— Problem statement —
The answer should consist of each line below that contains the word "lines".

— Data supplied —
++++++
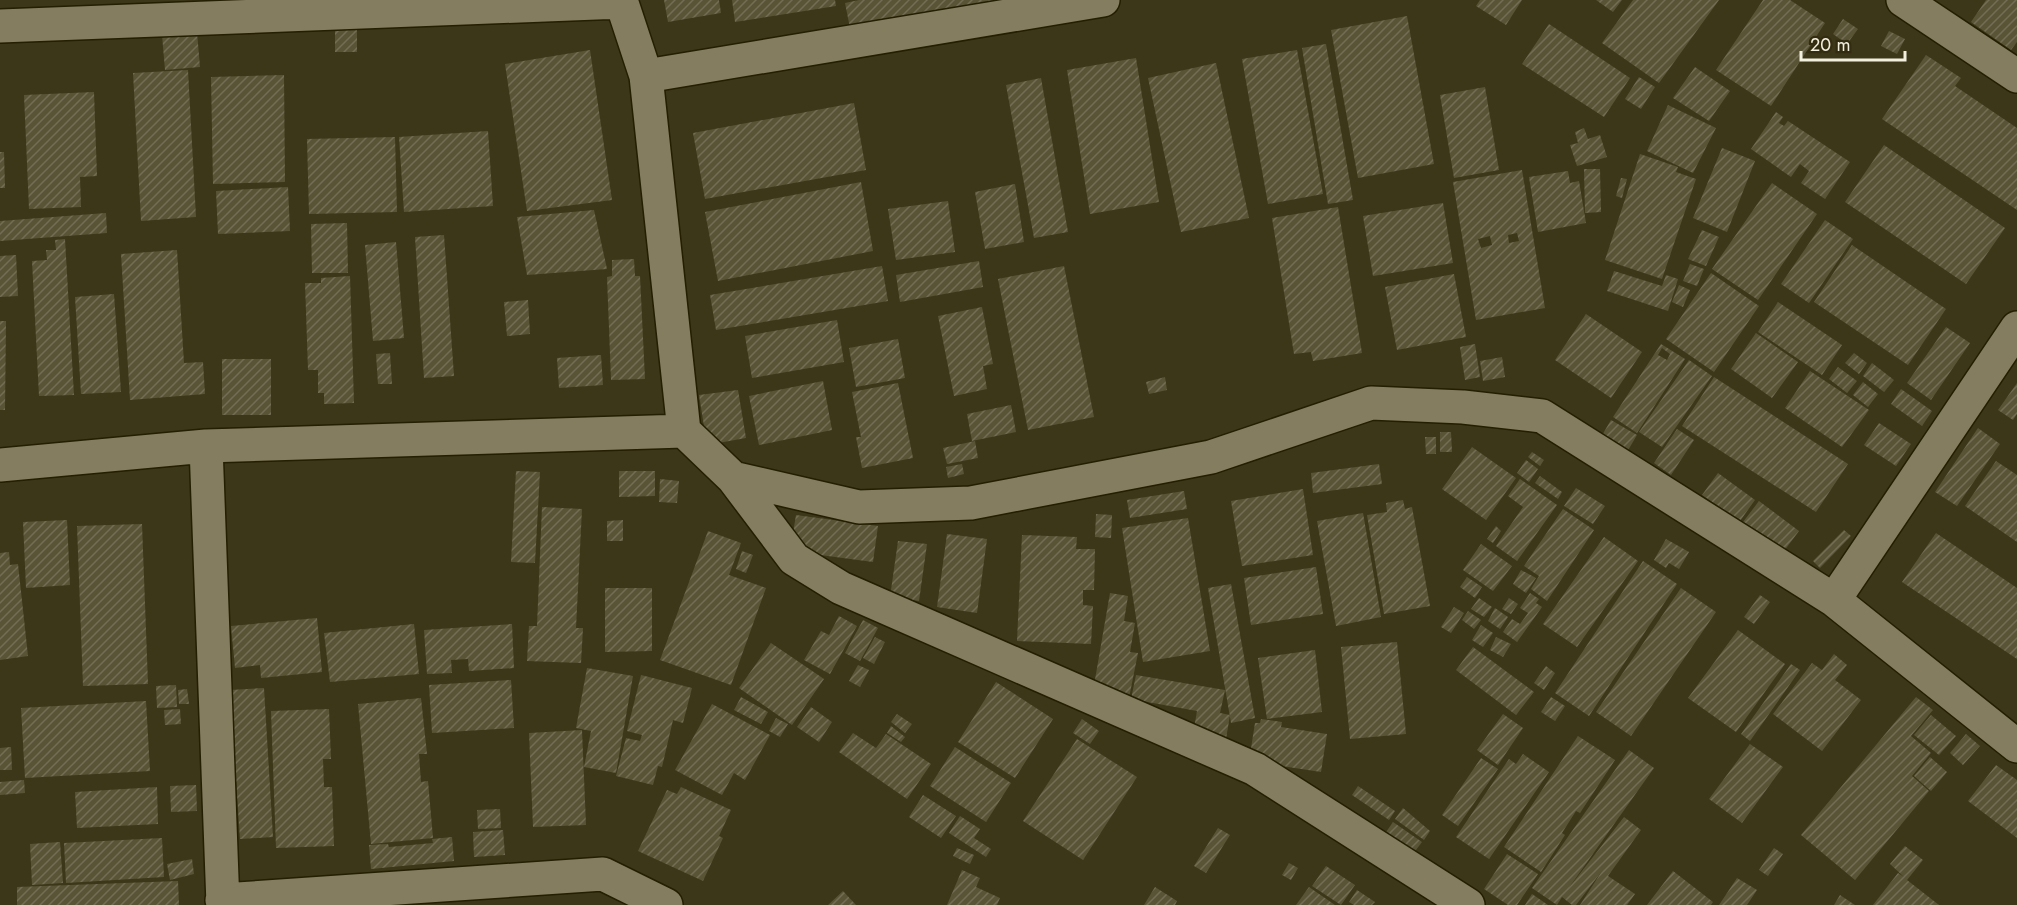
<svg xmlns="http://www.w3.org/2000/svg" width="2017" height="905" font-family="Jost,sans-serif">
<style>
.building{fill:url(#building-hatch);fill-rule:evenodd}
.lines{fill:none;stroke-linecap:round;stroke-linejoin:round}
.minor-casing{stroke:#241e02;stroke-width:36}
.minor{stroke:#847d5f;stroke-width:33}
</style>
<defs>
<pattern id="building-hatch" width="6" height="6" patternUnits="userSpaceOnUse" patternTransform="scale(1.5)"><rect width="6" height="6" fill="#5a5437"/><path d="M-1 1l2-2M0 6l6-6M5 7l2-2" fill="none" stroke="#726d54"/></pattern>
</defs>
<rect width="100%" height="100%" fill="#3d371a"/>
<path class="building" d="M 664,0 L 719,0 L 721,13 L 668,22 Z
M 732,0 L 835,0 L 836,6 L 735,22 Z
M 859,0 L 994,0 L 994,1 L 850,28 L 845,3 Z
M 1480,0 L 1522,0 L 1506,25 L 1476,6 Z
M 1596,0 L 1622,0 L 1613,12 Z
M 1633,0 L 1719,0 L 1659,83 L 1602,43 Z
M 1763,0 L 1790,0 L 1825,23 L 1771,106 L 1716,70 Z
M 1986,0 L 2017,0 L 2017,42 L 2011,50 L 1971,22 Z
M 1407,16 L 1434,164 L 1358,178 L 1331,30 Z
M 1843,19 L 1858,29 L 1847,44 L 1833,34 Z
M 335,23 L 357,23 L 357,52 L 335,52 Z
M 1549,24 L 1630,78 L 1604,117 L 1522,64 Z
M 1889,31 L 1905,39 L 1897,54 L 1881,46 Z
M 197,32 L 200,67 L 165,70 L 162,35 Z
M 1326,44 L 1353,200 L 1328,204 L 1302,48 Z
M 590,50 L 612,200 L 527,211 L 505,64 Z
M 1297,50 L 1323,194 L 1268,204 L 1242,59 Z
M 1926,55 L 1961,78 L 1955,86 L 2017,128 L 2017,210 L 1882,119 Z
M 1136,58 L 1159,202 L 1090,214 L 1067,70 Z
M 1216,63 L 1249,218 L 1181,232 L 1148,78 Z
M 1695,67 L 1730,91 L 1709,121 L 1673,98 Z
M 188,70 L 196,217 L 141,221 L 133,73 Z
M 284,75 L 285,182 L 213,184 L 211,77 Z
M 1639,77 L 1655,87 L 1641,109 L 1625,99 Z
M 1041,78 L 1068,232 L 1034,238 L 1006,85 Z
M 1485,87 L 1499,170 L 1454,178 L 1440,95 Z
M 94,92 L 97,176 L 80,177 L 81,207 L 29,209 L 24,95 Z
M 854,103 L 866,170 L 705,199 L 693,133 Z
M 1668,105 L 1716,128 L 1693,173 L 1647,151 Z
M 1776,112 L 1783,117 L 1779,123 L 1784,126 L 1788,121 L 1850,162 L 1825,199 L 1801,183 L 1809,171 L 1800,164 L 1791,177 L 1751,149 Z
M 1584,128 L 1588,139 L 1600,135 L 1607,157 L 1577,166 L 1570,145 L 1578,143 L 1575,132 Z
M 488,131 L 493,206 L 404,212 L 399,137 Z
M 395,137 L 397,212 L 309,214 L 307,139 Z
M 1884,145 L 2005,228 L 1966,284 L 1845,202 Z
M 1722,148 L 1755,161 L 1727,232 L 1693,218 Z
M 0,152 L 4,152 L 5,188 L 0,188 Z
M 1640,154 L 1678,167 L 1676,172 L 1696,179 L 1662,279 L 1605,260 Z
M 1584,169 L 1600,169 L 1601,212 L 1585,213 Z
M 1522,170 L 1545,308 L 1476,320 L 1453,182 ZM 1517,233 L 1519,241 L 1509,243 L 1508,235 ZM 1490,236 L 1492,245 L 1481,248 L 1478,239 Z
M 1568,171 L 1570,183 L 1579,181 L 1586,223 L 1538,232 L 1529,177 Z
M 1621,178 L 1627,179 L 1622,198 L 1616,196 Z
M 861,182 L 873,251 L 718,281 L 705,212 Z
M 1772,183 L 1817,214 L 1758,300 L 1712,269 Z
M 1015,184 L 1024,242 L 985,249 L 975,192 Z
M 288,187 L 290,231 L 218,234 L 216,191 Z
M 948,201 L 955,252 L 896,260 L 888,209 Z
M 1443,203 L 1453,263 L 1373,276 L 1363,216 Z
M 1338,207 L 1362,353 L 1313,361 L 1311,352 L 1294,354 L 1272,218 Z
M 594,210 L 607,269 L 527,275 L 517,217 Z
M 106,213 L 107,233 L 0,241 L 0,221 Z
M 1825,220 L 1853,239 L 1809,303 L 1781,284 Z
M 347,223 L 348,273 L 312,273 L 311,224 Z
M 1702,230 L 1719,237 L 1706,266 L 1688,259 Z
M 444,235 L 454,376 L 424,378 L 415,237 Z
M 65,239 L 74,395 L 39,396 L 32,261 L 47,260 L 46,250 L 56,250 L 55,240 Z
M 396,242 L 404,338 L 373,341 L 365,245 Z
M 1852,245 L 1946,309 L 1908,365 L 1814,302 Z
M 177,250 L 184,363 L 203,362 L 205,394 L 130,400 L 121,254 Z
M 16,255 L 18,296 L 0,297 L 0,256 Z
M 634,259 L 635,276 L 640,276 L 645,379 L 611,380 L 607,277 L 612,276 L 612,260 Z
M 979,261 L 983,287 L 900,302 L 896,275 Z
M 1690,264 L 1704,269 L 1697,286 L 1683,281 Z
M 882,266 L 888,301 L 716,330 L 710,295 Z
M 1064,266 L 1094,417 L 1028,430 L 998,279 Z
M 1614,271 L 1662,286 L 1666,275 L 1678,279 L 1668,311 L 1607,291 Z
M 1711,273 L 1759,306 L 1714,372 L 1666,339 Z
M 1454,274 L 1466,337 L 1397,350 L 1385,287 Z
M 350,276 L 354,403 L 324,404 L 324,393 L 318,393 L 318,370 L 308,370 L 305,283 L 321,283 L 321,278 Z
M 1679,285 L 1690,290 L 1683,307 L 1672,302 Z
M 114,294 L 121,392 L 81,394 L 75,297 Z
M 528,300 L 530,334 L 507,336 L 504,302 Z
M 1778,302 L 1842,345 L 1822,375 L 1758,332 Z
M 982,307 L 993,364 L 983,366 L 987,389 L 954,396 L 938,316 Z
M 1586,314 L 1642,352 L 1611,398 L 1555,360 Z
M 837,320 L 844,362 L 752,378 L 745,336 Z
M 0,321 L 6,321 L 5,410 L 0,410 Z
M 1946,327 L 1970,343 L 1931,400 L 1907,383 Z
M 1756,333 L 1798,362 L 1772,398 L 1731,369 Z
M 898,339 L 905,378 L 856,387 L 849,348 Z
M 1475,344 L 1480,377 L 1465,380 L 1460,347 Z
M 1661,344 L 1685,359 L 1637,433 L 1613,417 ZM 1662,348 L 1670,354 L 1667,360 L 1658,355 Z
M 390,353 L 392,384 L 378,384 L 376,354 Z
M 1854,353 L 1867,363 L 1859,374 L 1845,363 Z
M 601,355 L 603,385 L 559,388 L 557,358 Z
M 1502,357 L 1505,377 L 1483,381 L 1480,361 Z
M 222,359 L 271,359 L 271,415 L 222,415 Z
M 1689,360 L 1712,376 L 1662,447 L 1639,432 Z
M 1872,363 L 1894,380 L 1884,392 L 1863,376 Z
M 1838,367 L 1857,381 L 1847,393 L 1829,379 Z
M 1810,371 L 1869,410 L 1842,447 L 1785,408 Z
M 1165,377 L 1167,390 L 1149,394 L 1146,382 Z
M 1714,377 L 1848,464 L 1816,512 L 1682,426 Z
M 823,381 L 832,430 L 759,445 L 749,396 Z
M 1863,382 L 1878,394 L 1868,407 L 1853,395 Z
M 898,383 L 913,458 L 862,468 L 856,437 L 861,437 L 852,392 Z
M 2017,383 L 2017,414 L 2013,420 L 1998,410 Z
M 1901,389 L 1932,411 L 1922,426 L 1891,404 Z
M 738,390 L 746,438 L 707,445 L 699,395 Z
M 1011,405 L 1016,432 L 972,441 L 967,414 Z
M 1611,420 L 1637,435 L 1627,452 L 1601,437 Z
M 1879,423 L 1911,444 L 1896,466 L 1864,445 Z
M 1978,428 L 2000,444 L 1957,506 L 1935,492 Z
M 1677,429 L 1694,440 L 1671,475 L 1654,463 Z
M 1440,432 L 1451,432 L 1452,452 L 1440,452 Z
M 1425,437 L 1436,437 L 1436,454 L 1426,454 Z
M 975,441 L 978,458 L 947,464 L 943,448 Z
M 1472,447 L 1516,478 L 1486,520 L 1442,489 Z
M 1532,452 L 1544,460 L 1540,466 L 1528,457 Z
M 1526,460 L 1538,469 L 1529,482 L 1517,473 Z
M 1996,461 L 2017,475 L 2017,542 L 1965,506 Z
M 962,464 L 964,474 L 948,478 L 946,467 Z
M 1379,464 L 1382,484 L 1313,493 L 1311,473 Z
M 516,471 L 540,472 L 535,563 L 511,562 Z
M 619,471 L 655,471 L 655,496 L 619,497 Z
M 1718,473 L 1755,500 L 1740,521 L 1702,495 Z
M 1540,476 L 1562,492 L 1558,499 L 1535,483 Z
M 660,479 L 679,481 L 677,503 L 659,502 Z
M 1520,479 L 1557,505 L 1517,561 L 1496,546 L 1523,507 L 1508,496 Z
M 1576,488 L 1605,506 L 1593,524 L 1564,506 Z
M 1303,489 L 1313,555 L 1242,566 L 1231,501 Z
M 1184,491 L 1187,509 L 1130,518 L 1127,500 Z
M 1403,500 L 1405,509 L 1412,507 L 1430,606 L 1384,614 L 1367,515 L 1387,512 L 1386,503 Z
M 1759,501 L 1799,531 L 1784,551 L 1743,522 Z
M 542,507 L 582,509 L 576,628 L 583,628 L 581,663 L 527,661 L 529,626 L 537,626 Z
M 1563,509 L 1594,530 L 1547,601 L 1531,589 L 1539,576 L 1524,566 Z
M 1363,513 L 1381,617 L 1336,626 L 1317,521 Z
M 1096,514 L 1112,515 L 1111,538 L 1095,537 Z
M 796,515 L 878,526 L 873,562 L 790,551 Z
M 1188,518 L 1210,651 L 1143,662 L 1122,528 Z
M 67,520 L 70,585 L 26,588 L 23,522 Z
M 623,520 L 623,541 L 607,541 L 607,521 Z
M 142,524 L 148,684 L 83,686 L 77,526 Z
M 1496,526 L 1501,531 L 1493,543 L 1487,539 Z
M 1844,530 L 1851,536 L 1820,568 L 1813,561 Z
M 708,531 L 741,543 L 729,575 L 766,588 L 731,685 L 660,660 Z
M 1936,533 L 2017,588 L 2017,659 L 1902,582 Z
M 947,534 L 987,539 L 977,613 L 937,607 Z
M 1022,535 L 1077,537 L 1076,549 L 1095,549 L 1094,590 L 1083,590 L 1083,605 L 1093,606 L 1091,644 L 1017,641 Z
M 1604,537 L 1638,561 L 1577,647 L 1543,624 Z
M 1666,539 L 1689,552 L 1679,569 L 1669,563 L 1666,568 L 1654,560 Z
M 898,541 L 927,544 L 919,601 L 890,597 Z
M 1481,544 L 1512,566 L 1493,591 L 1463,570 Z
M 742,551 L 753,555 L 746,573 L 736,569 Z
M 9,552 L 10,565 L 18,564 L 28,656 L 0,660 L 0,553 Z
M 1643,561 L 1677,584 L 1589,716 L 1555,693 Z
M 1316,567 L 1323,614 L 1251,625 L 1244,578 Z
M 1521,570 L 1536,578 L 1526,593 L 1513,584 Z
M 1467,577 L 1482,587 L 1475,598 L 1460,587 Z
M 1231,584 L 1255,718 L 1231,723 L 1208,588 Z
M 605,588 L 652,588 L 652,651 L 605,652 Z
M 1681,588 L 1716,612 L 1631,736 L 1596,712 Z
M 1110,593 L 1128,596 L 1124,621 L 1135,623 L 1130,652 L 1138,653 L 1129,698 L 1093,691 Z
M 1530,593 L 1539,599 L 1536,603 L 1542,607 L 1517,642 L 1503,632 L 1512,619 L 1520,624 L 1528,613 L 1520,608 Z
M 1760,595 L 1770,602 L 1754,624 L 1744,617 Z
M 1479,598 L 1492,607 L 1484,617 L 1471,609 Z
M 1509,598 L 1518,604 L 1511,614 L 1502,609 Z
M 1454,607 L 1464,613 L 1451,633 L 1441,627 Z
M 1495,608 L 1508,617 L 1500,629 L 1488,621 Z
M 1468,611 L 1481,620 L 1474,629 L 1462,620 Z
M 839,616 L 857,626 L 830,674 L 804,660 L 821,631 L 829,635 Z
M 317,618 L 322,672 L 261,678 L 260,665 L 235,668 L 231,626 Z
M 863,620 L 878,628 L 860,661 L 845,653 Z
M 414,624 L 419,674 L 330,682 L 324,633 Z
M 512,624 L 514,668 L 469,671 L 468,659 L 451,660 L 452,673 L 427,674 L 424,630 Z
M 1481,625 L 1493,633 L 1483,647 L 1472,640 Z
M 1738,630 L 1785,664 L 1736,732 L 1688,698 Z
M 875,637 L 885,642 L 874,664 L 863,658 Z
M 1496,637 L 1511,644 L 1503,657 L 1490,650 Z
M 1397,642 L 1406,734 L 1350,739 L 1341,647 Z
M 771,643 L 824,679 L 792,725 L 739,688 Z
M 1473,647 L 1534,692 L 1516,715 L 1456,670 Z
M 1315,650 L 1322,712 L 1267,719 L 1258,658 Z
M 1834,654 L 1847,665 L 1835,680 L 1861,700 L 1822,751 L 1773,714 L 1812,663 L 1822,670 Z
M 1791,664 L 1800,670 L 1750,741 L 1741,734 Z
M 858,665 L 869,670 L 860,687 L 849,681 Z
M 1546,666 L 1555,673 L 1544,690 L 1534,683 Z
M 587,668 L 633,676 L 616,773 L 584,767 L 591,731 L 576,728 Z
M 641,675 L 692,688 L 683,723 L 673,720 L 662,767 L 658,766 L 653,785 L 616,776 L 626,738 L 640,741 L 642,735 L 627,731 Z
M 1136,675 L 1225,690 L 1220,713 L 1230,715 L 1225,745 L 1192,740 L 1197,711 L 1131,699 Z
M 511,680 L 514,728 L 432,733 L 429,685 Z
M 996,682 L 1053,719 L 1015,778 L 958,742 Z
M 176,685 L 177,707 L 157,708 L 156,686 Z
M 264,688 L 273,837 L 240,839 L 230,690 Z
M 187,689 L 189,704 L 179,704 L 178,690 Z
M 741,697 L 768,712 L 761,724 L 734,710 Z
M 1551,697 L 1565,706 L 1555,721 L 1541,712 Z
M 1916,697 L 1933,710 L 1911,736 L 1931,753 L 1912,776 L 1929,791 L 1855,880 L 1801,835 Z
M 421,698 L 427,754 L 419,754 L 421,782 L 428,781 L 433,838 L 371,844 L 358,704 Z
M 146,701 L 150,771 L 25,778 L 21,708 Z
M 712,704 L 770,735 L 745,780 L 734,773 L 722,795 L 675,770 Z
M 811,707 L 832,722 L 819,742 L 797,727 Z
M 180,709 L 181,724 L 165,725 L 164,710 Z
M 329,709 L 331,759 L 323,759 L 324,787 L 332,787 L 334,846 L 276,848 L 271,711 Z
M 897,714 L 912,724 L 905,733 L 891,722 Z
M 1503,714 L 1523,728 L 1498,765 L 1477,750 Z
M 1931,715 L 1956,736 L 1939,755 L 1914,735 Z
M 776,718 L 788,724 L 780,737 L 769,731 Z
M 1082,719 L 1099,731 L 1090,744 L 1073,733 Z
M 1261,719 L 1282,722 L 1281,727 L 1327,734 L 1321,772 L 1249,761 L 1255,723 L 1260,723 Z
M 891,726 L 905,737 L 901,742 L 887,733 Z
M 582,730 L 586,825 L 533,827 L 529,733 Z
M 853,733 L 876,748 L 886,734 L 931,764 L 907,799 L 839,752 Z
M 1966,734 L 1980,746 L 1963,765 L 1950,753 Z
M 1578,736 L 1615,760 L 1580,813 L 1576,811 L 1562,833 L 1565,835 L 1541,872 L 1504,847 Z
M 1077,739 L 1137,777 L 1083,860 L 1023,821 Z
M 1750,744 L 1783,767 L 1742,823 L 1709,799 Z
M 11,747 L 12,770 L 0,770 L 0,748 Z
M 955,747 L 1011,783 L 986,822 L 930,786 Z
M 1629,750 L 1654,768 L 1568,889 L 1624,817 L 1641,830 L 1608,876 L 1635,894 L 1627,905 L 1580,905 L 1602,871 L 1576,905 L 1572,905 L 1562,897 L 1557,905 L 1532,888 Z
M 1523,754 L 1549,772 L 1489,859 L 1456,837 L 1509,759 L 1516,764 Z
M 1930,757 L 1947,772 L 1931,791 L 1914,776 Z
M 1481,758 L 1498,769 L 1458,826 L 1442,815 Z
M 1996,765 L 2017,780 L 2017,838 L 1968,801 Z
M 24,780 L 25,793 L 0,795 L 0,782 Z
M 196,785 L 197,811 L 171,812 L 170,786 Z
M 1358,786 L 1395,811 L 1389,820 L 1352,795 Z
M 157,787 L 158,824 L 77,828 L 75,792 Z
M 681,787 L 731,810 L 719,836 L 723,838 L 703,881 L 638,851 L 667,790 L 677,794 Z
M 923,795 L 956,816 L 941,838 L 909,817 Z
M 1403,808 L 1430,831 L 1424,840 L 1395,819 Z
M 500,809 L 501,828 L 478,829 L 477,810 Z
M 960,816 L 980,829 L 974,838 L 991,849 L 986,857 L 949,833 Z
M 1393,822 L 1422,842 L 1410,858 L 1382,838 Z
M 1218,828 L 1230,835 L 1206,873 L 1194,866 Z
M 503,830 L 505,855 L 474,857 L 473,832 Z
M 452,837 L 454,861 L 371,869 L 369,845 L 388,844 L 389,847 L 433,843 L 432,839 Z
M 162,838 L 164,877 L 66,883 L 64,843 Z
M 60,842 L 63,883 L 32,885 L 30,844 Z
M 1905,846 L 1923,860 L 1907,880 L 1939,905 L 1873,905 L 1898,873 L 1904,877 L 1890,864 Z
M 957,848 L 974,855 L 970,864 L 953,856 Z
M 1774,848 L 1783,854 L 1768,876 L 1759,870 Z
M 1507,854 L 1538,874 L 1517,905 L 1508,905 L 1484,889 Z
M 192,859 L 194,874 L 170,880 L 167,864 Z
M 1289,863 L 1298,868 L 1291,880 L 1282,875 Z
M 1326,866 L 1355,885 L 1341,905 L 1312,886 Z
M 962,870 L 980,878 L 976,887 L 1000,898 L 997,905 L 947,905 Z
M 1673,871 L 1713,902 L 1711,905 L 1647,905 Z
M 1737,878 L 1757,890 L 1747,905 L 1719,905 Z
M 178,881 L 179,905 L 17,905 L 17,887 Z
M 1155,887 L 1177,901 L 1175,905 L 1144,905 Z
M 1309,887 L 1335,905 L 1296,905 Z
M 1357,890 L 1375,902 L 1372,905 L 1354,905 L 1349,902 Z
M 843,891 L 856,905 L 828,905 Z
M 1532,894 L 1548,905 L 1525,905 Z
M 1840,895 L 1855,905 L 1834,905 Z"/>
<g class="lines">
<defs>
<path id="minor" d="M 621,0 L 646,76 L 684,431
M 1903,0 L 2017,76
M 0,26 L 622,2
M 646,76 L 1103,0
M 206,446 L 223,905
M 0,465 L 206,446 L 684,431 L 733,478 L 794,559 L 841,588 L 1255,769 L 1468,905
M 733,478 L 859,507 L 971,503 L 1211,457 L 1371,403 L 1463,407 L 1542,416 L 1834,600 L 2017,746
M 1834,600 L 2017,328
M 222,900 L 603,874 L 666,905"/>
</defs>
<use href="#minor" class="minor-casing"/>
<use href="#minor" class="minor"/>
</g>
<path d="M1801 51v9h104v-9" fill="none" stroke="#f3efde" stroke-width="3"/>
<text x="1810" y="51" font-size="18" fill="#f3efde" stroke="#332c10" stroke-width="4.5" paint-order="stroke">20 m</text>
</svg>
++++++
— Reply —
.lines{fill:none;stroke-linecap:round;stroke-linejoin:round}
<g class="lines">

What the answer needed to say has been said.